**TEXTE SOURCE**
::::
Au risque de combattre contre des moulins à vent, M. G. Allen entreprend la réfutation définitive de cette théorie. Il trouve d’abord insoutenable du point de vue de l’évolution qu’un pareil développement ait pu se faire dans le court espace de 3000 ans. C’est par millions d’années qu’il faut compter, quand on traite de la formation des organes sensoriels dans la série animale. En second lieu, il présente les résultats de son enquête sur le sens de la couleur chez les sauvages actuels : ils sont décisifs. Les races les plus déshéritées sous le rapport des facultés intellectuelles comme sous le rapport de l’organisation physique, les Bushmen par exemple, non seulement distinguent les couleurs lorsqu’on les interroge, mais donnent, par l’usage qu’ils en font pour leur tatouage ou leurs grossières peintures, une preuve irréfutable de ce discernement. Les témoignages précis, les expériences méthodiques dont ce chapitre est rempli en rendent l’analyse impossible ; il faudrait le transcrire : la démonstration est surabondante. Mais, demande M. Allen, comment refuser aux Achéens d’Homère un sens que les sauvages les plus proches de la brute montrent si développé ? — Enfin, suivant ses adversaires sur leur terrain de prédilection, il examine à son tour les preuves d’ordre historique tirées des monuments les plus anciens

  1. (Extrait presque textuellement de l’article de M. Gladstone dans le Nineteenth Century d’octobre 1877, « Le sens de la couleur » ).
::::
**À FAIRE**
[A] Indiquez par oui ou non si chaque affirmation concorde avec le texte source, en citant à l'identique les mots qui tranchent. (i) M. Allen juge plausible qu'un tel développement se soit fait en 3000 ans. (ii) Les Bushmen distinguent les couleurs lorsqu'on les interroge. (iii) Le chapitre est rempli d'expériences méthodiques.
[B] Selon le texte source, par quelle unité de temps faut-il compter quand on traite de la formation des organes sensoriels dans la série animale ?

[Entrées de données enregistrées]
::::
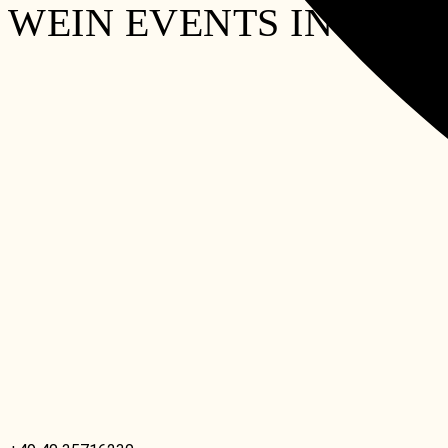
WEIN EVENTS IN DE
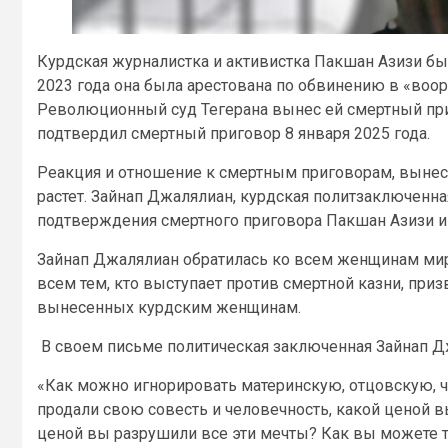
Курдская журналистка и активистка Пакшан Азизи был
2023 года она была арестована по обвинению в «воо
Революционный суд Тегерана вынес ей смертный при
подтвердил смертный приговор 8 января 2025 года.
Реакция и отношение к смертным приговорам, выне
растет. Зайнап Джалялиан, курдская политзаключенн
подтверждения смертного приговора Пакшан Азизи и
Зайнап Джалялиан обратилась ко всем женщинам мир
всем тем, кто выступает против смертной казни, при
вынесенных курдским женщинам.
В своем письме политическая заключенная Зайнап Д
«Как можно игнорировать материнскую, отцовскую, 
продали свою совесть и человечность, какой ценой 
ценой вы разрушили все эти мечты? Как вы можете 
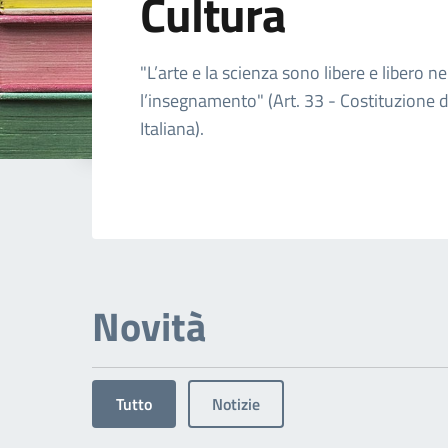
Cultura
Dettagli dell'arg
"L’arte e la scienza sono libere e libero ne
l’insegnamento" (Art. 33 - Costituzione 
Italiana).
Novità
Tutto
Notizie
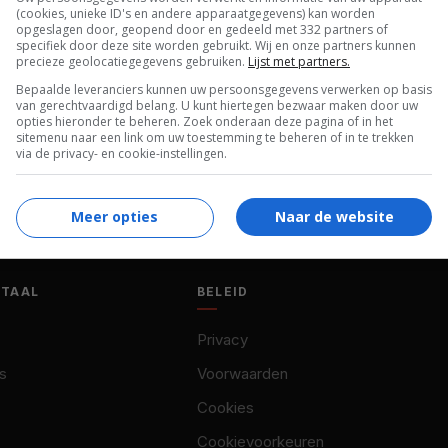
(cookies, unieke ID's en andere apparaatgegevens) kan worden
opgeslagen door, geopend door en gedeeld met 332 partners of
specifiek door deze site worden gebruikt. Wij en onze partners kunnen
precieze geolocatiegegevens gebruiken.
Lijst met partners.
Bepaalde leveranciers kunnen uw persoonsgegevens verwerken op basis
van gerechtvaardigd belang. U kunt hiertegen bezwaar maken door uw
opties hieronder te beheren. Zoek onderaan deze pagina of in het
sitemenu naar een link om uw toestemming te beheren of in te trekken
via de privacy- en cookie-instellingen.
Meer opties
Naar de website
OTAAL
BELEID
Privacy
s
Voorwaarden
Cookies
Cookievoorkeuren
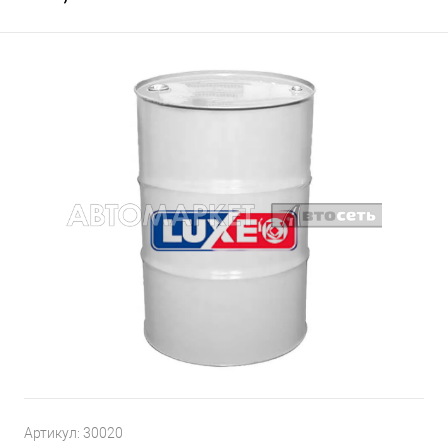
Артикул:
30020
::::
**RÉPONSES PAR TÂCHE**
[A]
(i) Non : « Il trouve d’abord insoutenable du point de vue de l’évolution qu’un pareil développement ait pu se faire dans le court espace de 3000 ans. »
(ii) Oui : « non seulement distinguent les couleurs lorsqu’on les interroge »
(iii) Oui : « Les témoignages précis, les expériences méthodiques dont ce chapitre est rempli »

[B] Par millions d'années.